* The data *
━━━━━━━━━━━━━━━━━━━━


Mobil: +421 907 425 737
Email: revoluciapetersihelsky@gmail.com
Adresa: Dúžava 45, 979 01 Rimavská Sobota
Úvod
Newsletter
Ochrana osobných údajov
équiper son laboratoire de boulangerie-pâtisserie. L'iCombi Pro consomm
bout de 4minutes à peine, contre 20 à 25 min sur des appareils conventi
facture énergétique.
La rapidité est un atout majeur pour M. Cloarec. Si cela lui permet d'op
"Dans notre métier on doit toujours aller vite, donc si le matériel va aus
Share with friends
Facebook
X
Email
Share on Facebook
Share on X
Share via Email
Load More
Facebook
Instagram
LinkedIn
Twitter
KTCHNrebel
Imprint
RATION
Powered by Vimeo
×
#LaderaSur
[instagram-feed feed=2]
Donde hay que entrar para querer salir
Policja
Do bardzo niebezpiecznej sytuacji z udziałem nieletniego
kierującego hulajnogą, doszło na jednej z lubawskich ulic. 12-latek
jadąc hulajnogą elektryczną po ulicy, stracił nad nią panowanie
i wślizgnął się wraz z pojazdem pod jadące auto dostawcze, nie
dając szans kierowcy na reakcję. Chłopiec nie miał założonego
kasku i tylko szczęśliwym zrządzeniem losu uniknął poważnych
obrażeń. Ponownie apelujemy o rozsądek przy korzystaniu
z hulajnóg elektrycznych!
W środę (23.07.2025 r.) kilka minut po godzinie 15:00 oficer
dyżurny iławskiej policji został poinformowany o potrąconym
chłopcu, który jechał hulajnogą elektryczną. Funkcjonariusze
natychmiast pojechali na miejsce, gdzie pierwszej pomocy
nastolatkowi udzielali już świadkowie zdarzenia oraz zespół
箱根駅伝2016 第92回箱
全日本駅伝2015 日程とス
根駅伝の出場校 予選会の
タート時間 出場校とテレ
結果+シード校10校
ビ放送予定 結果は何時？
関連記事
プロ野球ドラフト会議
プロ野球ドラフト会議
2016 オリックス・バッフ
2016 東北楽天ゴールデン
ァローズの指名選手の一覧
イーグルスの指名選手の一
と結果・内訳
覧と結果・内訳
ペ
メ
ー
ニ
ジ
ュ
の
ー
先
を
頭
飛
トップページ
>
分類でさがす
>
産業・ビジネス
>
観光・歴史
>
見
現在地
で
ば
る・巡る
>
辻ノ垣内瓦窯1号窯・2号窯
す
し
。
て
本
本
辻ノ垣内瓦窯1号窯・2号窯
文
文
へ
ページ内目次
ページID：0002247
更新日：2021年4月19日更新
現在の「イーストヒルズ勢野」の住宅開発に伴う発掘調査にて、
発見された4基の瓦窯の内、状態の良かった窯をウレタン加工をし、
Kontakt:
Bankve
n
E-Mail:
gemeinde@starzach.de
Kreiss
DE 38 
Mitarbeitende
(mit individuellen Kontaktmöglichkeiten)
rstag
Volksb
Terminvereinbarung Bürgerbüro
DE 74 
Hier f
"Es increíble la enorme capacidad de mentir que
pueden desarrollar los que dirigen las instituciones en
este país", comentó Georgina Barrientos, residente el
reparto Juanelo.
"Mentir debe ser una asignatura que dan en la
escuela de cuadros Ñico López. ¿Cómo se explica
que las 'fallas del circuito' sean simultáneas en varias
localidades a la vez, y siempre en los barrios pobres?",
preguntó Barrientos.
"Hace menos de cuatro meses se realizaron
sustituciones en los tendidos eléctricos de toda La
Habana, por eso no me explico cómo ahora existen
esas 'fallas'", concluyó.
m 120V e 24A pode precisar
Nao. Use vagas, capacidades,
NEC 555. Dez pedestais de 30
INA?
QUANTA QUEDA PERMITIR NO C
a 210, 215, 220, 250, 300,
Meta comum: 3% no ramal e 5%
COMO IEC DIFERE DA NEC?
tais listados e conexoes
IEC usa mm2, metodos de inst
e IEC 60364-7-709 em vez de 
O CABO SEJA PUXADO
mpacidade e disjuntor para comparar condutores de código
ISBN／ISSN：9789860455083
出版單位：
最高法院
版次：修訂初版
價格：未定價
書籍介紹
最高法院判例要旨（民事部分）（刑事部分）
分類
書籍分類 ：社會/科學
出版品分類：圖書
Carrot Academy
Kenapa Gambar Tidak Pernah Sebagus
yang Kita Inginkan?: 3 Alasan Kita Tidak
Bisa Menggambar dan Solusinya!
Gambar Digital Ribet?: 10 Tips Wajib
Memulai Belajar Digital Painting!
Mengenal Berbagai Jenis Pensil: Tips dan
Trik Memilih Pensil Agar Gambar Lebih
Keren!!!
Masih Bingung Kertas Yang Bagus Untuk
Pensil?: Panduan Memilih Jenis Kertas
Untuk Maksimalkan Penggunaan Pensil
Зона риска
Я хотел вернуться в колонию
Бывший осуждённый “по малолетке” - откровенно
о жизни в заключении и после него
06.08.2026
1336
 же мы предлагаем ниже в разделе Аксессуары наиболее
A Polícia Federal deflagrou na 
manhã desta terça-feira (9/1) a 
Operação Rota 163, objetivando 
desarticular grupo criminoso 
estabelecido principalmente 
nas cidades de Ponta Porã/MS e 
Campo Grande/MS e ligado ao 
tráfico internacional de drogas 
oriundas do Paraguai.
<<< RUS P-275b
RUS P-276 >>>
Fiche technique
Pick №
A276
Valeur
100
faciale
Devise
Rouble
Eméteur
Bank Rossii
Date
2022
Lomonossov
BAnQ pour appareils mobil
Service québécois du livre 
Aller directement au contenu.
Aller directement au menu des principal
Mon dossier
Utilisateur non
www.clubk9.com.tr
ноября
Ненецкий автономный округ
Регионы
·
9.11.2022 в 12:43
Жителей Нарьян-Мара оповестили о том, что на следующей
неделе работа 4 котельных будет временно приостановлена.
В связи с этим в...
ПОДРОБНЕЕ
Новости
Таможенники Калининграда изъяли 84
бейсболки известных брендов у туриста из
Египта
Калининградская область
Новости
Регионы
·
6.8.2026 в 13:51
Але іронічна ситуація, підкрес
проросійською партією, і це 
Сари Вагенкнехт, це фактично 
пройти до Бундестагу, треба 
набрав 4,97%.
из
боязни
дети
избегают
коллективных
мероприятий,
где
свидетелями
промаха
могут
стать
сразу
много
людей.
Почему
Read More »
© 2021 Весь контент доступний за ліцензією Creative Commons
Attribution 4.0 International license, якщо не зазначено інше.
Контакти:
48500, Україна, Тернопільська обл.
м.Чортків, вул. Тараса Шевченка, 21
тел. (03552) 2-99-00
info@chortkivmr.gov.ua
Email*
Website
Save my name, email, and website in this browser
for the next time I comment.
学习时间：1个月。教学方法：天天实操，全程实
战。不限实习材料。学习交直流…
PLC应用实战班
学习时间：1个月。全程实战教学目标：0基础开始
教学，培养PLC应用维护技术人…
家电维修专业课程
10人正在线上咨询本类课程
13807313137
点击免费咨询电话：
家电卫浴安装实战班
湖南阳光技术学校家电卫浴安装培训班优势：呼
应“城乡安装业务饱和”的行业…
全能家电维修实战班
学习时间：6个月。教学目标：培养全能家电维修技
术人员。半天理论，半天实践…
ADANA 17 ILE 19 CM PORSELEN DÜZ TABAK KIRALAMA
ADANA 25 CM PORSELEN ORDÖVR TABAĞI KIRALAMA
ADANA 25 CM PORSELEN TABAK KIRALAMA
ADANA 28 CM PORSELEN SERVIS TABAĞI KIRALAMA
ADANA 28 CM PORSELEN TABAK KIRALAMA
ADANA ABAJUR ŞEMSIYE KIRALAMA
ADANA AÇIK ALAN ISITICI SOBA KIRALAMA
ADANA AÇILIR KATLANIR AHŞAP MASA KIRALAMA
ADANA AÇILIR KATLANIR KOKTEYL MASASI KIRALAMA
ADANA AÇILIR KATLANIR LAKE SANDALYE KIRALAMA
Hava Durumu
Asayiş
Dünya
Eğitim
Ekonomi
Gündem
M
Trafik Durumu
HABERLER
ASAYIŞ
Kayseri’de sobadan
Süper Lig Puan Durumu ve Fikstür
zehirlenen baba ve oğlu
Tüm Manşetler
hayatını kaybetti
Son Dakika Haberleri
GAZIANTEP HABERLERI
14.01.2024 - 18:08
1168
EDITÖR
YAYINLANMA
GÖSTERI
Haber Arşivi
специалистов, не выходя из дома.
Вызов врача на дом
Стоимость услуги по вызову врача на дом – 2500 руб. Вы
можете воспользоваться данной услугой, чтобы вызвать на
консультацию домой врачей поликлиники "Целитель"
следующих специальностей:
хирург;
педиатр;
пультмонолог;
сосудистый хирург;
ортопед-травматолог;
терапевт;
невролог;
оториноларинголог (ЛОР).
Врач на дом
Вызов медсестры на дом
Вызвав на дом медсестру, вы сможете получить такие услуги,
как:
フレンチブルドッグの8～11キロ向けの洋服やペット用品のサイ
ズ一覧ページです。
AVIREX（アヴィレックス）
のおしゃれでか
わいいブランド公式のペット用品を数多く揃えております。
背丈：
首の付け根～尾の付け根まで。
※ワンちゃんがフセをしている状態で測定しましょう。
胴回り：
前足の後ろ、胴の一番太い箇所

━━━━━━━━━━━━━━━━━━━━

* To-do item *
Your answer should be a single number: how many lines of the listing hold the string "Durumu".

* Problem solution *
3